The internal energy U can be calculated (in principle!) by the state parameters $P,V, T$ and $n_i$. Therefore $U$ $+$ $P\cdot V$ can be calculated (in principle!) also by the state parameters. Let's call it enthalpy and give it the symbol $H$:

Definition of enthalpy: $H$ $=$ $U$ $+$ $P\cdot V$

$H$ is a state function of the system, but why did we define this function ?

The aim of this definition arises from the fact that most usual chemical transformations happen at constant pressure $P$ (often the atmospheric pressure). The heat of such a transformation is measured in an open calorimeter, in contact with the outer air. Considering a transformation from a state 1 to a state 2, we have: $\Delta H $ $=$ $H_f$ $-$ $H_i$ (consider that H is a state function, f: final state, i: initial state) $=$ $(U_f$ $+$ $P\cdot V_f)$ $-$ $(U_i$ $+$ $P\cdot V_i)$ (see the definition of $H$, $P$ constant pressure) $=$ $(U_f$ $-$ $U_i)$ $+$ $P(V_f$ $-$ $V_i)$ $=$ $\Delta U$ $+$ $P\cdot \Delta V$ $= $ $(Q$ $+$ $W)$ $+$ $P\cdot \Delta V$ (see the → Variation of internal energy!) $= $ $(Q$ $-$ $P\Delta V)$ $+$ $P\cdot \Delta V$ (see the → Received work!) $=$ $Q$

At constant pressure: $\Delta H$ $=$ $Q$ The variation of enthalpy of a system is equal to the heat received by the system at constant pressure (measured in an open calorimeter)!

In case of a chemical reaction involving one or more gaseous reagents or products, only the gas species are considered for calculating volume variations and the (comparatively) small volume variations of non gaseous species are neglected: Let be $n_f$ the numbers of moles of gases in the products, $n_i$ the numbers of moles of gases in the reagents: $\Delta H $ $= $ $\Delta U $ $+$ $P\Delta V$ $= $ $\Delta U$ $ +$ $PV_f$ $-$ $PV_i$ $= $ $\Delta U$ $ +$ $n_fRT$ $-$ $n_iRT$ (see the → Ideal gas law!) $= $ $\Delta U$ $ +$ $\Delta n RT$

In the case of gases: $\Delta H$ $=$ $\Delta U$ $+$ $\Delta n RT$

The variation of enthalpy of the following reaction can be determined easily in an open calorimeter (at $298\;K$, $1 \;atm$), because it is simple combustion $2CO$ $+$ $O_2$ $\longrightarrow$ $2CO_2$ Details:

Initial state | Final state | $\Delta H$ |

2mol $CO$ + 1 mol $O_2$ | 2 mol $CO_2$ | $\Delta H$ $=$ $-563.2kJ$ |

Let's calculate the variation of internal energy of this reaction: $\Delta U$ $=$ $\Delta H$ $-$ $\Delta n RT$ $=$ $-563.2\cdot 10^3$ $-$ $(2$ $-$ $(2$ $+$ $1))\cdot 8,3 \cdot 298$ $ =$ $ -560726\; J$ $ =$ $\approx $ $-560.7\;kJ$ Let's analyse the result: - At constant volume, the heat transmitted by this reaction to the surroundings equals $-\Delta U$ $ = $ $ 560.7 kJ$. There is no work transmitted. - At constant pressure, the heat transmitted by this reaction to the surroundings equals $-\Delta H$ $=$ $563.2 kJ$. But there is a compression work of $-2.5 kJ$ transmitted to the surroundings.
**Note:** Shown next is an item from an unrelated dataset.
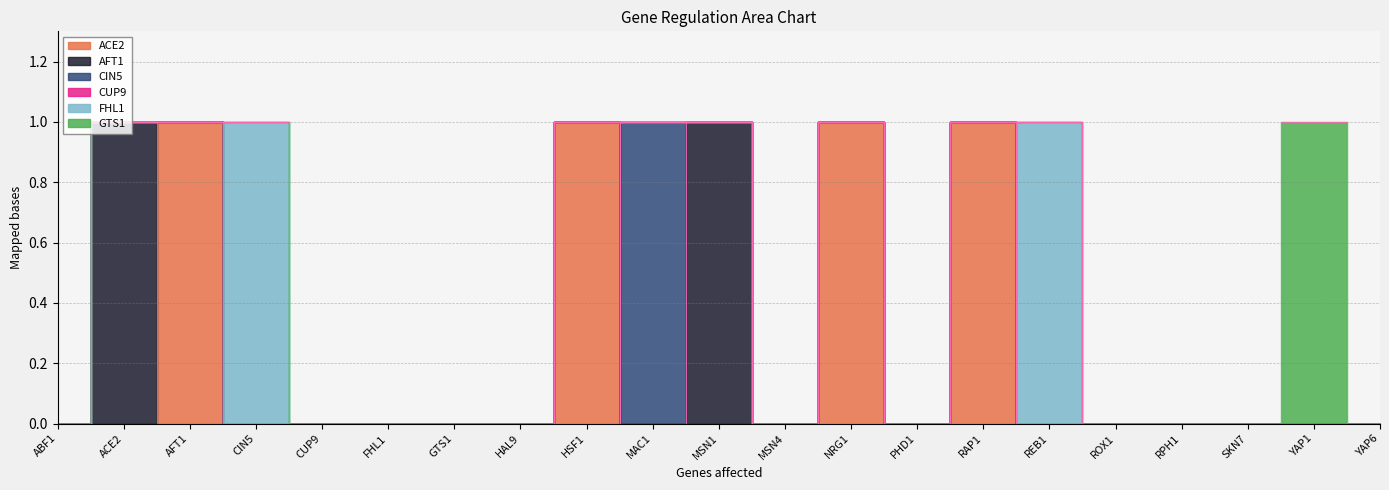

What position from the left is CIN5?

4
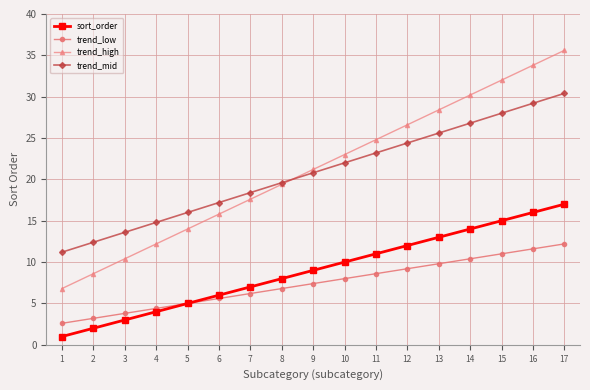

True or false: trend_mid and trend_low intersect in this chart.

False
Indeed as the number of moles of gases decreases, the volume of the system decreases too at constant pressure and the surroundings perform therefore a compression work on the system. In either of the two cases, the energy produced by the reaction occuring in the system is the same!